Agnes Wilson

Lair 117

 

From Number to Life

 

We are often messaged to ask if we can find someones relative or family friend, and there is nothing more heartwarming than being able to say ‘We’ve found them’.

 

In September we were contacted by Gordon Mason, ‘I wonder if this lady was on your list of burials at Hartwood. This is my GG Grandmother. I've never been able to track down her grave, although the family by this point were in a number of locations across Lanarkshire and may possibly have taken her for burial closer to one of the various homes’With a quick search, we found her on the cemetery list and here her story unfolded.Agnes Wilson was a bit of an enigma in the family records. and Gordon never found any record of her alleged husband William actually living with the family.

 

Agnes appeared in Kirkmuirhill with kids and her sister c1860 having come over from Ireland. Worked as a 'Strawberry pollinator' and the kids initially had the surname 'McCurfill' despite Agnes listing herself as the wife of William Wilson. A lot of the Lanarkshire Wilsons were Irish immigrants who changed their names to Wilson, and William and Agnes Wilson are two of the most common names in Lanarkshire.

 

Her Sister and Daughter were house servants at Crag Lodge in Carmunnock, hence the home address, I imagine they looked after her there before she was taken to Woodilee.A curiosity is that her sister Mary Ann had Arteriosclerotic dementia, and was cared for by Agnes' son James in his home in Stonehouse, where she died a few years later. She's buried in Stonehouse.

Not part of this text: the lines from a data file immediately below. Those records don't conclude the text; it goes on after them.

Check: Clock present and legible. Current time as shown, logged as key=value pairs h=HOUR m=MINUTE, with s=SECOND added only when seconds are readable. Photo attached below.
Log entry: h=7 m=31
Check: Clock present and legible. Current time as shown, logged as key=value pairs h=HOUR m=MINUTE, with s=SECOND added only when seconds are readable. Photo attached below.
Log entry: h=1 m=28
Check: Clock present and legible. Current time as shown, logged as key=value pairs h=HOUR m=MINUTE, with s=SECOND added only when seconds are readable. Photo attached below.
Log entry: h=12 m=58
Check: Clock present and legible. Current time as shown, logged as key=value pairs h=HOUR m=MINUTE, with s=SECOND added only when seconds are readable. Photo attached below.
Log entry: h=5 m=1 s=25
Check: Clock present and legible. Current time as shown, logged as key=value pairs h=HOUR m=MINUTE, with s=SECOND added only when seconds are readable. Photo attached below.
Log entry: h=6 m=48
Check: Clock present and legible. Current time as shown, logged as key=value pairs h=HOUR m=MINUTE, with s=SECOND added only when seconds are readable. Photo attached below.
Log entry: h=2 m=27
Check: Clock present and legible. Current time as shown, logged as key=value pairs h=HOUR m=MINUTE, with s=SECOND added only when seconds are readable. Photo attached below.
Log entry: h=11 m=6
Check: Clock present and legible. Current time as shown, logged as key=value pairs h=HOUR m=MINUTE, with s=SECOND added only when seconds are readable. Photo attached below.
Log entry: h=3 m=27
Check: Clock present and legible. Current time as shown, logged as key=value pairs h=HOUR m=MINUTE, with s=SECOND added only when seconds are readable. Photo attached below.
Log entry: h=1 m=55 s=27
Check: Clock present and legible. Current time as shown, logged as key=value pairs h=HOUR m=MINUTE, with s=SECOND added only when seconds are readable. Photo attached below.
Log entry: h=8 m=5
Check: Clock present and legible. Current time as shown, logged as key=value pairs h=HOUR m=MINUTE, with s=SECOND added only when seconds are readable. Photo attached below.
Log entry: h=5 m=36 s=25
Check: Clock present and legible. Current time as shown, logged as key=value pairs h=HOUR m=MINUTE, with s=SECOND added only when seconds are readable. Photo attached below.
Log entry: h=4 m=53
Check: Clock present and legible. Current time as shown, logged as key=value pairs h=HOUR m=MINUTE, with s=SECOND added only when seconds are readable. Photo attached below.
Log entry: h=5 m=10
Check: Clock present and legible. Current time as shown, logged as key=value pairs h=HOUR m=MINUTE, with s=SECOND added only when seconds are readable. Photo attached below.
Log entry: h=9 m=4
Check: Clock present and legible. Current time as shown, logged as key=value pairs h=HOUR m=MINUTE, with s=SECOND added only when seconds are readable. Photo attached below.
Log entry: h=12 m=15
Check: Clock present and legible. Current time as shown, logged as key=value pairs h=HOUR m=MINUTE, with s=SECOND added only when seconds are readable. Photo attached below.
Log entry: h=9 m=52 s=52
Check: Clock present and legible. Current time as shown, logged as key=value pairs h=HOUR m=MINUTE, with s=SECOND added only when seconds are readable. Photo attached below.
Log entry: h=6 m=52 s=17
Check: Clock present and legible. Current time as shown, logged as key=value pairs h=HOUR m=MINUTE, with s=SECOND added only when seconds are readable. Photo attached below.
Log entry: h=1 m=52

I can only imagine that Agnes’ behaviour differed and that Mary Ann was more manageable to remain in the cottage, whereas Agnes was institutionalised.

 

There seems to be uncertainly regarding her age, through the different census's. In the 1861 ceusus she was 31 and in later ones it varied a wee bit. If 31 is correct, she'd have been 76 when she died.Agnes rests in plot 117, records tell us she died on 12/10/1906 and was buried on 17/10/1906. She rests with an Elizabeth White nee Craig. As we have no record of the layout of the actual cemetery, we can only go with lair numbers we have found, which would place Agnes in the top back corner near to where the Princess Felice rests.